Mesmo antes da conferência de imprensa, já havia indícios de que ambos os lados estavam preparando um acordo para ser anunciado pelos líderes. O secretário do Tesouro dos EUA, Scott Bessent, o representante comercial dos EUA, Jamieson Greer, e o vice-primeiro-ministro da China, He Lifeng, devem se reunir no próximo fim de semana em Paris para estabelecer as bases desse acordo.

Preços do petróleo disparam e a China se vê vulnerável às interrupções na produção e no transporte de petróleo

As interrupções na produção e no transporte de petróleo da região fizeram os preços da energia dispararem. Além disso, a instabilidade do Irã, que representa cerca de 13% da importação de petróleo marítimo da China, prejudica os esforços de Pequim para diversificar seu fornecimento.

Pequim defende a importância de manter a distensão com Washington

A China defende sua Iniciativa de Segurança Global como uma estrutura melhor do que a lei da selva e a abordagem intervencionista de Washington. A falta de apoio significativo da China a seus aliados corre o risco de minar a própria mensagem de que a China oferece uma alternativa confiável ao poder americano.

Pequim tenta fortalecer as relações com sua parceira estratégica da ONU

O Ministro das Relações Exteriores Wang Yi também destacou a importância de manter a distensão com Washington e a China defende sua posição como parte da Organização das Nações Unidas. Além disso, a China defende sua posição em relação à crise no Oriente Médio e a sua defesa de manter a estabilidade no continente.

Pequim busca estabilizar suas relações com os EUA

Pequim tenta fortalecer as relações com Washington e defender sua posição em relação à crise no Oriente Médio. A China defende sua Iniciativa de Segurança Global e busca estabilizar suas relações com os EUA, apesar da guerra com o Irã.

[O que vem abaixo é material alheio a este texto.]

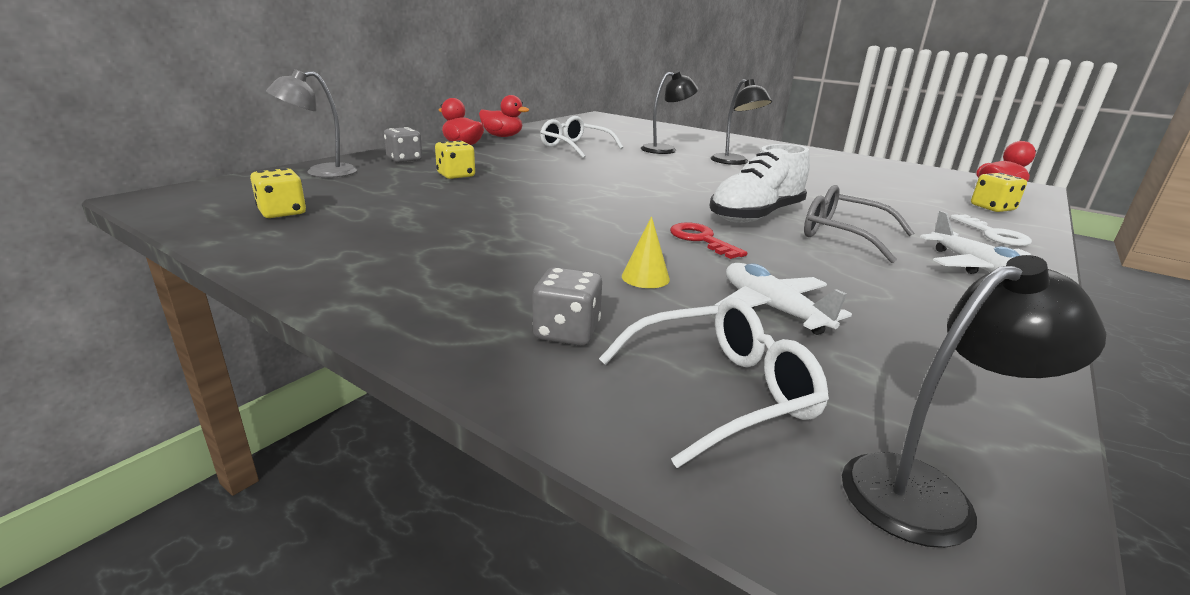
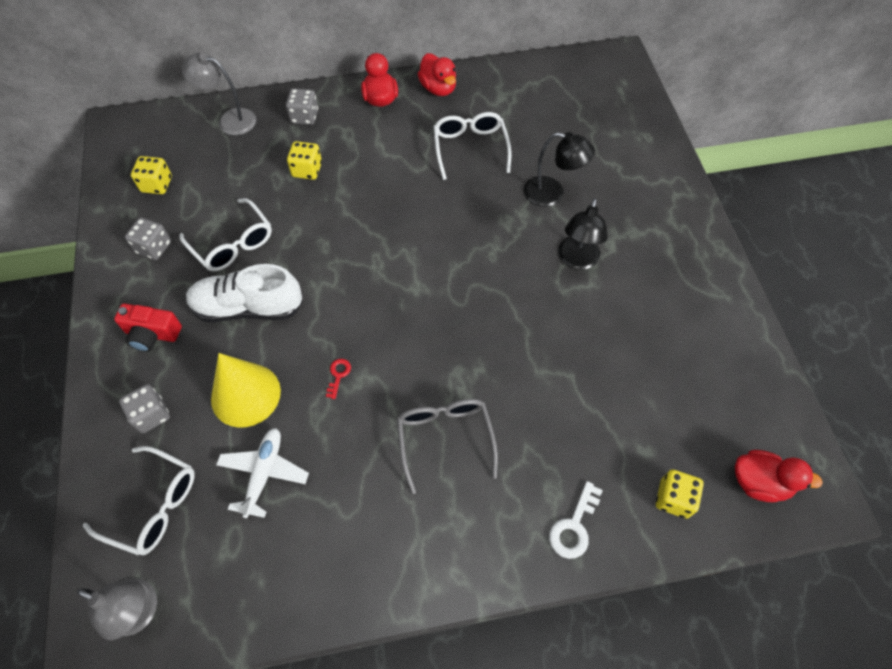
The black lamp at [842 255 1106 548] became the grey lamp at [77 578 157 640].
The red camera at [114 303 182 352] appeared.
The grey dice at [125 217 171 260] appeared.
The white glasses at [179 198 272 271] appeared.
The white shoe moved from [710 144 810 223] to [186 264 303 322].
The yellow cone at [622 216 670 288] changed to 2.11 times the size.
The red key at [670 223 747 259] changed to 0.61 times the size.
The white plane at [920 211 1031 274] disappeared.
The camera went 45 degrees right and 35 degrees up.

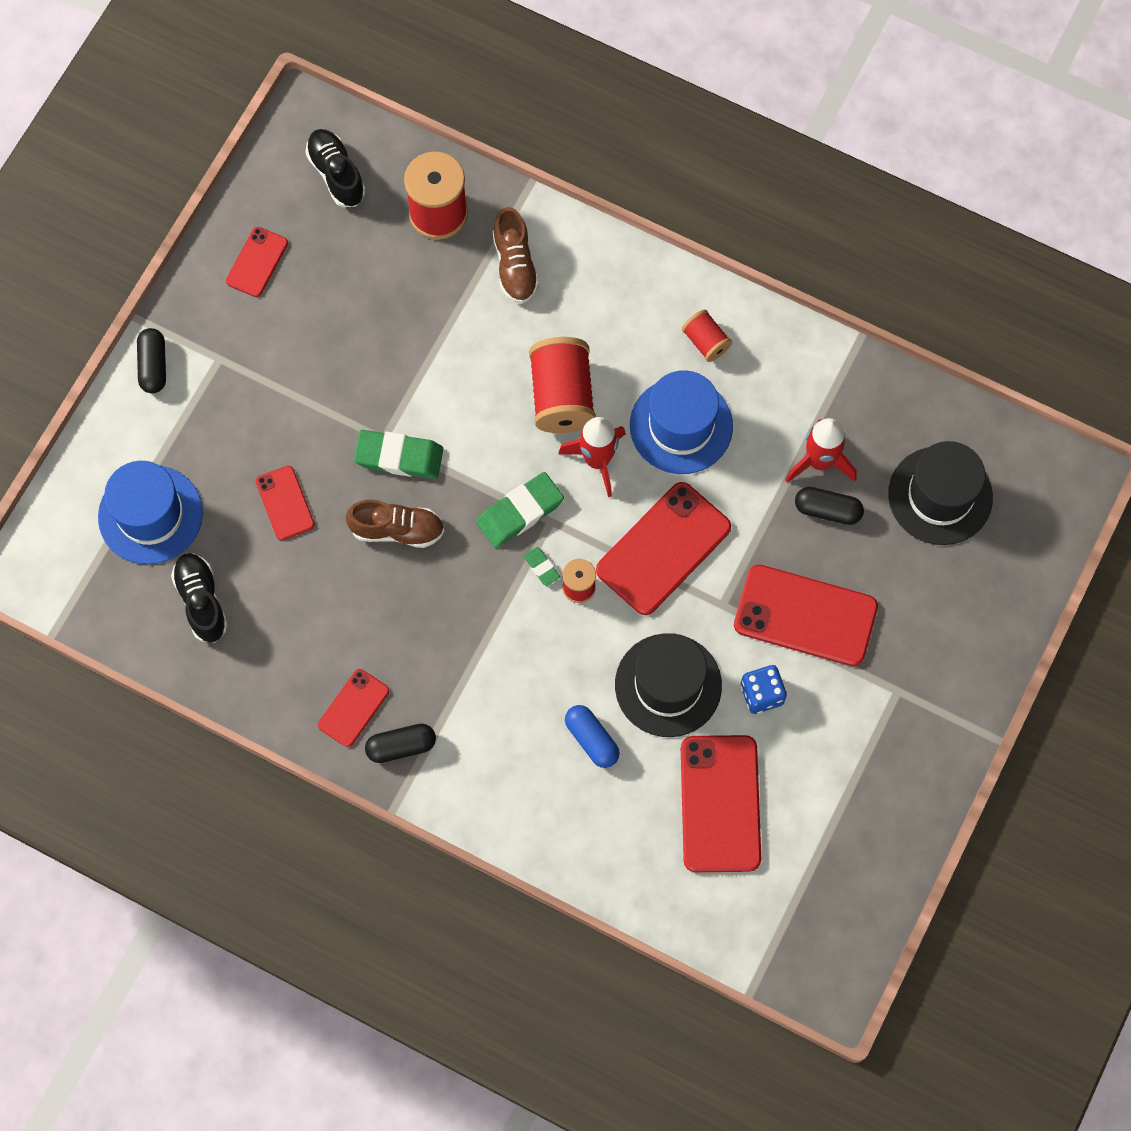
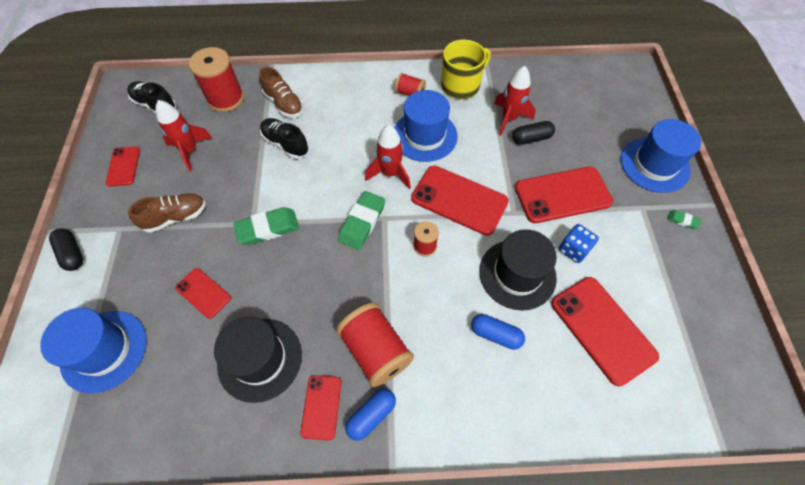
The brown shoe moved from [346 500 445 548] to [128 193 206 233].
The red rocket at [155 100 212 172] appeared.
The black hat moved from [888 441 993 545] to [214 316 302 403].
The black shoe moved from [171 553 228 642] to [260 118 309 159].
The red spool moved from [529 337 596 433] to [336 303 414 387].
The black capsule at [365 724 436 763] became the blue capsule at [345 389 396 441].
The red phone at [596 482 731 615] turned 75 degrees counterclockwise.
The yellow mug at [441 40 491 99] appeared.
The blue hat at [621 119 701 193] appeared.
The green eraser moved from [524 547 560 586] to [668 210 701 229].
The camera went 30 degrees left and 10 degrees down.

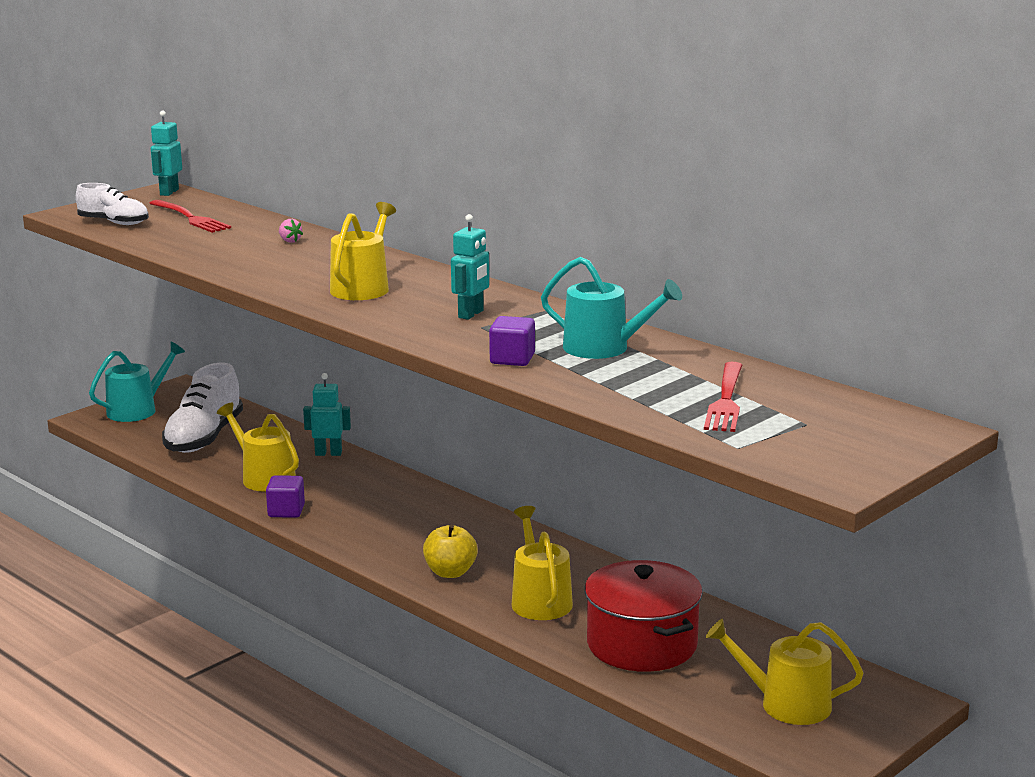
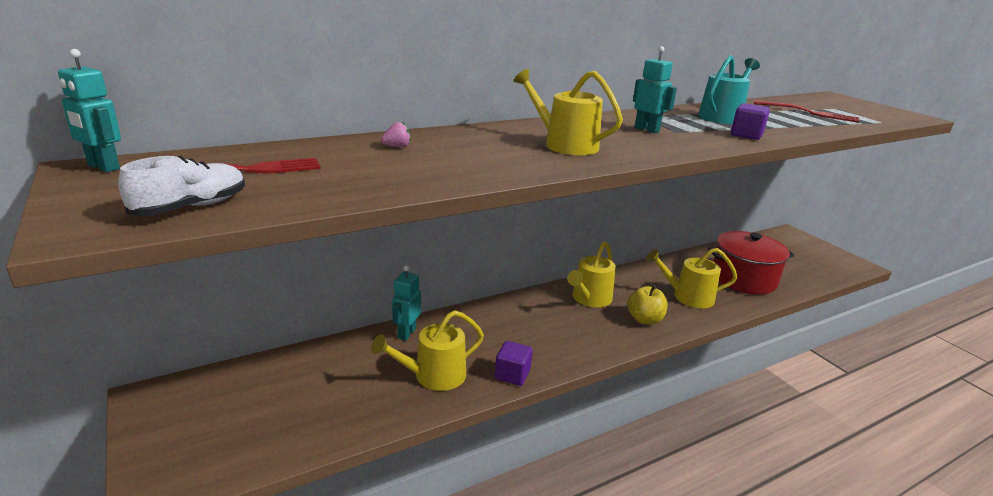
The yellow watering can moved from [706 619 863 725] to [567 241 616 307].
The turquoise watering can at [89 342 185 422] disappeared.
The white shoe at [162 363 243 453] disappeared.
The camera went 75 degrees left and 5 degrees up.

Pequim busca estabilizar suas relações com sua parceira estratégica da ONU

Pequim busca fortalecer suas relações com sua parceira estratégica da ONU e defender sua posição em relação à crise no Oriente Médio. Além disso, a China busca estabilizar suas relações com os EUA e defender sua posição como parte da Organização das Nações Unidas.

Pequim defende a importância de manter a estabilidade no continente

Pequim defende a importância de manter a estabilidade no continente e a sua defesa de manter a distensão com Washington e os EUA. Além disso, a China busca fortalecer suas relações com sua parceira estratégica da ONU e defender sua posição em relação à crise no Oriente Médio.

Pequim busca estabilizar suas relações com sua parceira estratégica da ONU

Pequim busca fortalecer suas relações com sua parceira estratégica da ONU e defender sua posição em relação à crise no Oriente Médio. Além disso, a China busca estabilizar suas relações com os EUA e defender sua posição como parte da Organização das Nações Unidas.